My calculation 0.02x 0.1 = 0.002
0.002 x 1000ml x 293g/mol/ 25ml = 23.44
23.44/25g x 100% = 93.76%
the right answer 88.96%
To calculate the percentage of Fe2O4·7H20 in the sample, we can use the concept of titration.
First, let's calculate the number of moles of KMnO4 solution used in the titration:
Volume of KMnO4 solution used = 20 ml
Molarity of KMnO4 solution = N/10 (N/10 is the same as 0.1 M)

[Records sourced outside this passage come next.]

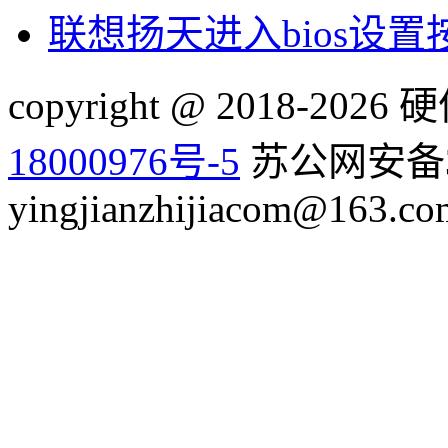
联想扬天进入bios设
copyright @ 2018-20
18000976号-5
苏公网安备32
yingjianzhijiacom@163.co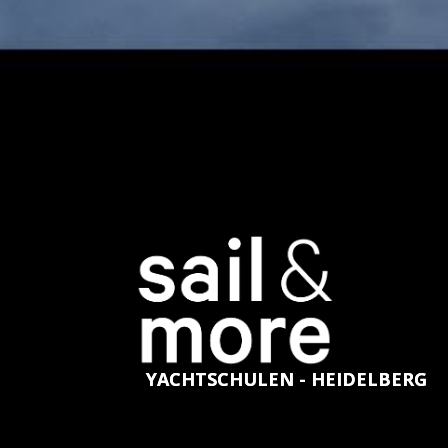
YACHTSCHULEN - HEIDELBERG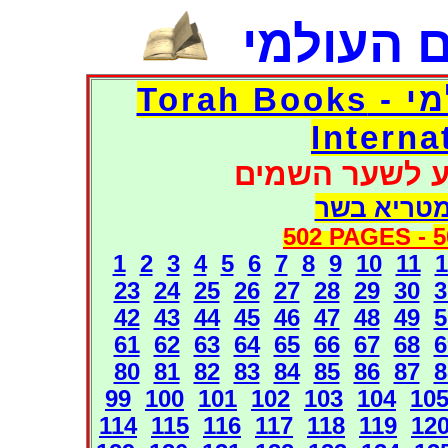
 העולמי
דפי אוצר הספרים העולמי - Torah Books
Interna
ע לשער השמים
מטריא בשר
502 PAGES -
5
1
2
3
4
5
6
7
8
9
10
11
1
23
24
25
26
27
28
29
30
3
42
43
44
45
46
47
48
49
5
61
62
63
64
65
66
67
68
6
80
81
82
83
84
85
86
87
8
99
100
101
102
103
104
10
114
115
116
117
118
119
12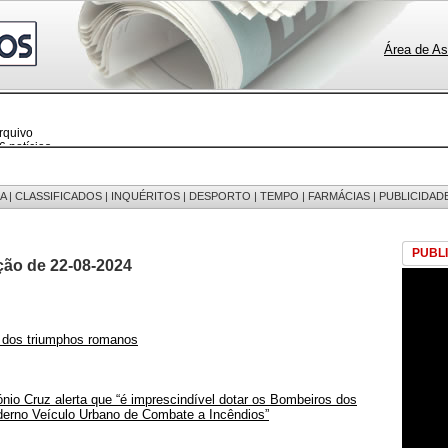
Área de As
rquivo
 notícias
 fotos
edições
 mensagens
egistos
A
|
CLASSIFICADOS
|
INQUÉRITOS
|
DESPORTO
|
TEMPO
|
FARMÁCIAS
|
PUBLICIDAD
PUBL
ção de 22-08-2024
 dos triumphos romanos
nio Cruz alerta que “é imprescindível dotar os Bombeiros dos
erno Veículo Urbano de Combate a Incêndios”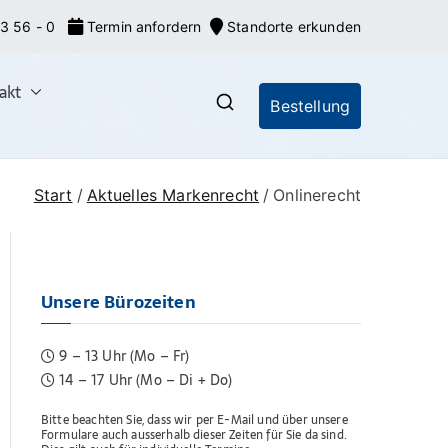
3 56 - 0
Termin anfordern
Standorte erkunden
akt
Bestellung
nrecht: Markeneroberer
nionsmarken (EU-Marken) und IR-Marken
gsverfahren, Markenrecherchen
Start
Aktuelles Markenrecht
Onlinerecht
Unsere Bürozeiten
9 – 13 Uhr (Mo – Fr)
14 – 17 Uhr (Mo – Di + Do)
Bitte beachten Sie, dass wir per E-Mail und über unsere
Formulare auch ausserhalb dieser Zeiten für Sie da sind.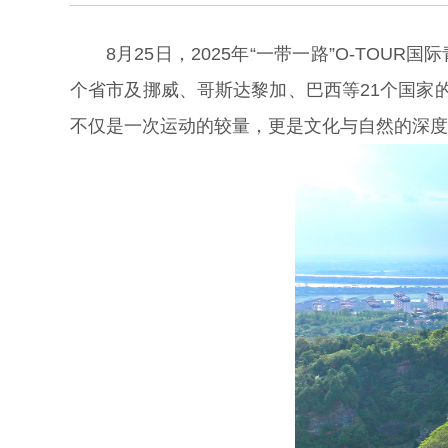
8月25日，2025年“一带一路”O-TO
个省市及挪威、哥斯达黎加、巴西等21个国家的
不仅是一次运动的较量，更是文化与自然的深度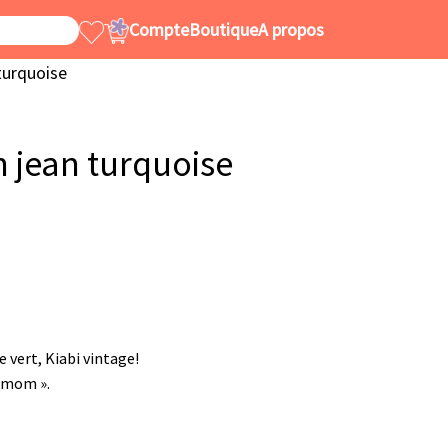
Compte
Boutique
A propos
turquoise
 jean turquoise
e vert, Kiabi vintage!
« mom ».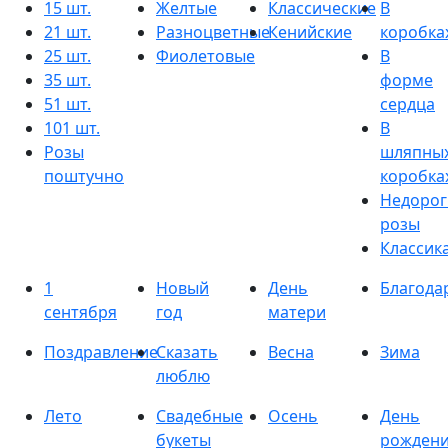
15 шт.
Желтые
Классические
В
21 шт.
Разноцветные
Кенийские
коробка
25 шт.
Фиолетовые
В
35 шт.
форме
51 шт.
сердца
101 шт.
В
Розы
шляпны
поштучно
коробка
Недорог
розы
Классик
1
Новый
День
Благода
сентября
год
матери
Поздравление
Сказать
Весна
Зима
люблю
Лето
Свадебные
Осень
День
букеты
рожден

Number of moles of KMnO4 used = Molarity x Volume (in liters)
= 0.1 mol/L x 0.02 L
= 0.002 mol
Next, let's determine the number of moles of Fe2O4·7H20 in the 25 ml of the solution:
Number of moles of Fe2O4·7H20 = Number of moles of KMnO4 used (assuming 1:1 reaction)
= 0.002 mol
Now, let's calculate the molar mass of Fe2O4·7H20:
Fe2O4·7H20 consists of two iron atoms (Fe) with a molar mass of 55.85 g/mol each, four oxygen atoms (O) with a molar mass of 16.00 g/mol each, and 7 water molecules (H2O) with a molar mass of 18.02 g/mol each.
Molar mass of Fe2O4·7H20 = (2 x 55.85 g/mol) + (4 x 16.00 g/mol) + (7 x 18.02 g/mol)
= 111.70 g/mol + 64.00 g/mol + 126.14 g/mol
= 301.84 g/mol
Now, let's calculate the mass of Fe2O4·7H20 in the 25g sample:
Mass of Fe2O4·7H20 = Number of moles x Molar mass
= 0.002 mol x 301.84 g/mol
= 0.60368 g
Finally, calculate the percentage of Fe2O4·7H20 in the sample:
Percentage of Fe2O4·7H20 = (Mass of Fe2O4·7H20 / Mass of sample) x 100%
= (0.60368 g / 25 g) x 100%
= 2.415%
Therefore, the correct percentage of Fe2O4·7H20 in the sample is 2.415%. Please double-check your calculations or provide additional information if you believe the percentage should be 88.96%.